Rouanet P.,Montpellier Cancer Institute Val dAurelle |
Roger P.,Montpellier Cancer Institute Val dAurelle |
Rousseau E.,Montpellier Cancer Institute Val dAurelle |
Thibault S.,Montpellier Cancer Institute Val dAurelle |
And 9 more authors.
Cancer medicine | Year: 2014
The management of pT1a-bN0M0 breast cancer remains an area of controversy. Data from 714 patients classified as having pT1a-bN0M0 breast cancer and treated, from 1999 to 2004 in the Languedoc-Roussillon France, were analyzed. The human epidermal growth factor receptor 2 (HER2) status analyses were centralized. The objective of this study was to describe the prognosis of pT1a-bN0M0 breast cancer according to HER2 distribution and hormonal status.

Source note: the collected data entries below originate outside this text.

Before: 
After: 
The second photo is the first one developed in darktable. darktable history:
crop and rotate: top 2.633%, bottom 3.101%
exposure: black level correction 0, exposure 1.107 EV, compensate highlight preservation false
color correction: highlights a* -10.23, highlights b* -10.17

The median follow-up was 6.4 years. Ten-year overall survival was 94%. HER2 overexpression was observed in 6.1% of the patients. The 10-year prognosis of patients with HER2-positive tumors was worse than that of those with HER2-negative (disease-free survival 73% vs. 89%, P < 0.0001). Tumor size (T1a/T1b) was not a relevant prognostic factor. The co-expression of HER2 with hormonal receptors (HR) was associated with high recurrence at 10 years. In both univariate and multivariate analyses, the most relevant prognostic factor for this population was HER2 amplification. In multivariate analysis, patients with HER2-positive tumors had higher risk of mortality (HR, 3.89; 95% CI, 1.58-9.56). In pT1a-bN0M0 breast cancers, HER2 amplification or overexpression is a risk factor for recurrence. In HER2-positive breast cancers, HR expression is associated with a poor prognosis despite the hormone therapy. For this population, a personalized management may be required. © 2014 The Authors. Cancer Medicine published by John Wiley & Sons Ltd.